(Data for this task)
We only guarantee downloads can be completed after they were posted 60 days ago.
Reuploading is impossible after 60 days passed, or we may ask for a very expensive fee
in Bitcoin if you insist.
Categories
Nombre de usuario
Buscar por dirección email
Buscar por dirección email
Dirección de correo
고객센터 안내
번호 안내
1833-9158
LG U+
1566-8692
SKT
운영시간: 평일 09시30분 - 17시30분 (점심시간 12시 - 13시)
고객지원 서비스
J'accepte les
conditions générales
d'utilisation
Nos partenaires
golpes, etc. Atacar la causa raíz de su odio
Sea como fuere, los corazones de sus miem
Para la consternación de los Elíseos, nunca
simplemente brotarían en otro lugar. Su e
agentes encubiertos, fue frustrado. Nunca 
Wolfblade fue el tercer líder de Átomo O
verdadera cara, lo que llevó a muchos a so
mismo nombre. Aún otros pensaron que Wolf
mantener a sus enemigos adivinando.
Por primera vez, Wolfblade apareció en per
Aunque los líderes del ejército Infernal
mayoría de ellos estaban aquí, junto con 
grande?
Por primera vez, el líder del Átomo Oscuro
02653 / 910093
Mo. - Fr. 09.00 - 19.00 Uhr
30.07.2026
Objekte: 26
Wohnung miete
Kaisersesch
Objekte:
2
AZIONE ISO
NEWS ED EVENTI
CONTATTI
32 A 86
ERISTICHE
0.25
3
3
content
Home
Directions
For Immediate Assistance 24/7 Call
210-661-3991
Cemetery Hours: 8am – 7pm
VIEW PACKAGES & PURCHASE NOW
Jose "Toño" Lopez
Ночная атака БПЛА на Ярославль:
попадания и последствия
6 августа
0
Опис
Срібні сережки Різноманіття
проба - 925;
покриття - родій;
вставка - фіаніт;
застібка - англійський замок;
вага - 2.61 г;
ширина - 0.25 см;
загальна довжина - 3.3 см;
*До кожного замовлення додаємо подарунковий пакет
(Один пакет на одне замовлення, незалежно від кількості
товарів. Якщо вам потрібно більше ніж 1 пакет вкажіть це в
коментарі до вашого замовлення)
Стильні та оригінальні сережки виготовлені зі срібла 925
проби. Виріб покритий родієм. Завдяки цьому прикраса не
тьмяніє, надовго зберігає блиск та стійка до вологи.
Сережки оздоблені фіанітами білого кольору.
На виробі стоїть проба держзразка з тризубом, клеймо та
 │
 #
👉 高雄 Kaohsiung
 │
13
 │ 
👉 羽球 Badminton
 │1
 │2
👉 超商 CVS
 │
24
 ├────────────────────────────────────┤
(End Data for this task)
Please retype the data above exactly, including every line.

- **Written solution**:
We only guarantee downloads can be completed after they were posted 60 days ago.
Reuploading is impossible after 60 days passed, or we may ask for a very expensive fee
in Bitcoin if you insist.
Categories
Nombre de usuario
Buscar por dirección email
Buscar por dirección email
Dirección de correo
고객센터 안내
번호 안내
1833-9158
LG U+
1566-8692
SKT
운영시간: 평일 09시30분 - 17시30분 (점심시간 12시 - 13시)
고객지원 서비스
J'accepte les
conditions générales
d'utilisation
Nos partenaires
golpes, etc. Atacar la causa raíz de su odio
Sea como fuere, los corazones de sus miem
Para la consternación de los Elíseos, nunca
simplemente brotarían en otro lugar. Su e
agentes encubiertos, fue frustrado. Nunca 
Wolfblade fue el tercer líder de Átomo O
verdadera cara, lo que llevó a muchos a so
mismo nombre. Aún otros pensaron que Wolf
mantener a sus enemigos adivinando.
Por primera vez, Wolfblade apareció en per
Aunque los líderes del ejército Infernal
mayoría de ellos estaban aquí, junto con 
grande?
Por primera vez, el líder del Átomo Oscuro
02653 / 910093
Mo. - Fr. 09.00 - 19.00 Uhr
30.07.2026
Objekte: 26
Wohnung miete
Kaisersesch
Objekte:
2
AZIONE ISO
NEWS ED EVENTI
CONTATTI
32 A 86
ERISTICHE
0.25
3
3
content
Home
Directions
For Immediate Assistance 24/7 Call
210-661-3991
Cemetery Hours: 8am – 7pm
VIEW PACKAGES & PURCHASE NOW
Jose "Toño" Lopez
Ночная атака БПЛА на Ярославль:
попадания и последствия
6 августа
0
Опис
Срібні сережки Різноманіття
проба - 925;
покриття - родій;
вставка - фіаніт;
застібка - англійський замок;
вага - 2.61 г;
ширина - 0.25 см;
загальна довжина - 3.3 см;
*До кожного замовлення додаємо подарунковий пакет
(Один пакет на одне замовлення, незалежно від кількості
товарів. Якщо вам потрібно більше ніж 1 пакет вкажіть це в
коментарі до вашого замовлення)
Стильні та оригінальні сережки виготовлені зі срібла 925
проби. Виріб покритий родієм. Завдяки цьому прикраса не
тьмяніє, надовго зберігає блиск та стійка до вологи.
Сережки оздоблені фіанітами білого кольору.
На виробі стоїть проба держзразка з тризубом, клеймо та
 │
 #
👉 高雄 Kaohsiung
 │
13
 │ 
👉 羽球 Badminton
 │1
 │2
👉 超商 CVS
 │
24
 ├────────────────────────────────────┤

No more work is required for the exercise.